--- PASSAGE PROVIDED ---

As a reminder, due diligence, normally used in the scope of business acquisitions, refers to the information search process led by the potential buyer on the business which he plans to acquire. Such investigation focuses on several aspects of the business such as its scope of activity, its possibilities and prospects, its assets and liabilities, etc.
Terms of the due diligence process
To carry out an analysis and verification of a company’s relevant data for the potential buyer, the seller can facilitate this information conventionally or by setting up a data room.
In the case of conventional due diligence, the purchaser shall notify the seller of the information he wishes to know to conduct his analysis, for the seller to prepare it and deliver it to the buyer. In addition to this access to the required documents and the company’s facilities, the buyer will also have the opportunity to speak with the company’s management and staff. In this way, the potential purchaser and the company itself will establish personalized contact.
In the case of setting up a data room, the seller will provide the different potential acquirers with the necessary documentation for their investigation of the economic sustainability of the business transmission operation. This delivery will take place in a data room, a physical or virtual space, which can be established outside the company facilities.
Conventional due diligence is more flexible in that it allows more fluid and personal contact between the parties of the projected transaction. Nevertheless, it is likely that with this method the due diligence process may suffer many interruptions, slowing the negotiations and decreasing the privacy of the communications.
Setting up a data room also has advantages: with this method, the negotiations will not suffer any interruption. This method is particularly suitable in cases where the projected operation requires a high degree of confidentiality and when one wishes to maintain the most control over the process.

---

■ WORK TO COMPLETE
(A) Reproduce the part of the due diligence passage from "Terms of the" up to and including "a data room.".
(B) Go on with the passage on due diligence from the point where it stops.
The data that comes next has no connection to the passage on due diligence.

--- RECORD EXCERPTS ---

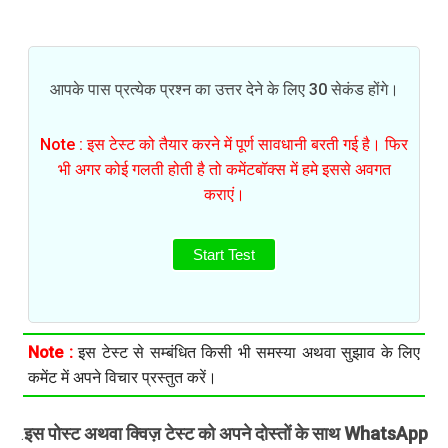
आपके पास प्रत्येक प्रश्न का उत्तर देने के लिए 30 सेकंड होंगे।
Note : इस टेस्ट को तैयार करने में पूर्ण सावधानी बरती गई है। फिर
भी अगर कोई गलती होती है तो कमेंटबॉक्स में हमे इससे अवगत
कराएं।
Start Test
Note :
इस टेस्ट से सम्बंधित किसी भी समस्या अथवा सुझाव के लिए
कमेंट में अपने विचार प्रस्तुत करें।
इस पोस्ट अथवा क्विज़ टेस्ट को अपने दोस्तों के साथ WhatsApp
.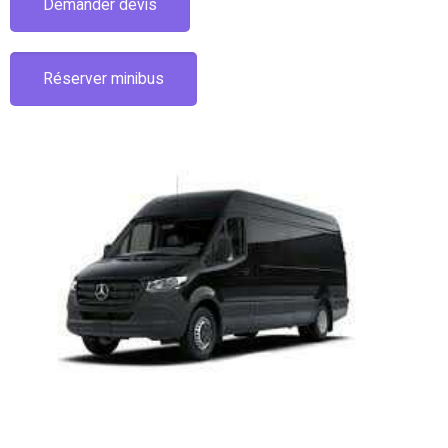
Demander devis
Réserver minibus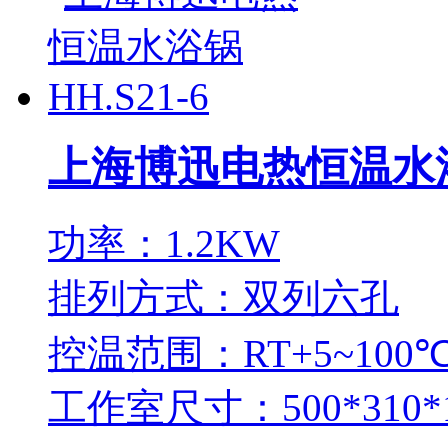
上海博迅电热恒温水浴锅
功率：1.2KW
排列方式：双列六孔
控温范围：RT+5~100
工作室尺寸：500*310*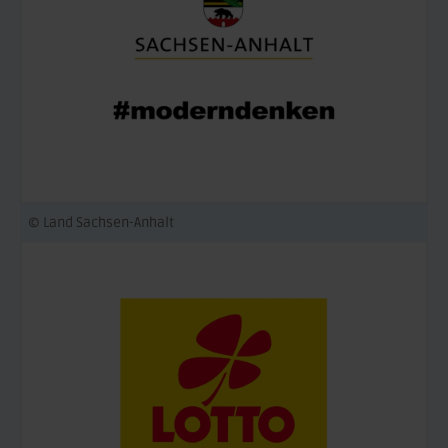
© Land Sachsen-Anhalt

---

■ EXPECTED RESULTS
(A)
Terms of the due diligence process
To carry out an analysis and verification of a company’s relevant data for the potential buyer, the seller can facilitate this information conventionally or by setting up a data room.

(B)
Process of due diligence
First phase: the preliminary phase
The purchaser shall specify the guidelines of the investigation and choose the professionals (tax experts, auditors, accountants, etc.) who will carry out the investigation.
Similarly, the seller must designate the professionals who will be part of the investigation team, responsible for answering the information requests.
Note: The selection of the investigation team has a key role in the process of due diligence. At the time of determining its composition, several factors should be taken into account such as the technical capacity, the methodology and the experience in similar businesses of its members. The team must be multidisciplinary to be effective and composed of experts in all the areas relevant to the investigation.
Second phase: the investigation phase (recovery and analysis of information)
See details of the progress of the analysis in The importance of due diligence in business transfer operations.
Third phase: the confirmation of the data phase
During this phase, the buyer shall check the legal dimension of the information he received about the various aspects of the business. Generally, the seller will be required to provide some explanations to the buyer on specific points. That is why it is appropriate to establish a schedule of meetings for this purpose.
Fourth phase: the transmission of the due diligence report
All the information as well as their legal analysis shall be gathered and included in a report.
This due diligence report is generally structured as follows:
- A short introduction on the subject, the dimension and the reason for the work performed and a resume to inform the buyer of the main aspects on which he should focus.
- There will be a chapter for each legal sector analyzed. Each chapter will include a summary of the items under review (assets, buildings, contacts, etc.), the documentation and information used for this review, and a legal analysis of the aspect in question.
- At the end of the report or each chapter, the buyer will find a summary of the major irregularities or negative aspects identified, its possible legal consequences and, in its case, the possible alternative solutions.
- The report shall also include appendices that contain the data or information granted by the company itself, whose observation or knowledge appears to be relevant.
It is appropriate to designate in advance the people who will be responsible to deliver the due diligence report given the confidential nature of this document. It is also appropriate to include a confidentiality clause to forbid its diffusion to third parties other than the parties to the projected business transfer operation and its use for purposes other than those agreed.
The cost of the due diligence
The cost of the due diligence varies depending on the hours that the various advisers employed to perform it. Furthermore, the higher the due diligence is in importance and depth, the more it will cost. Nevertheless, the cost is usually 1% of the overall volume of the business sell-purchase transaction.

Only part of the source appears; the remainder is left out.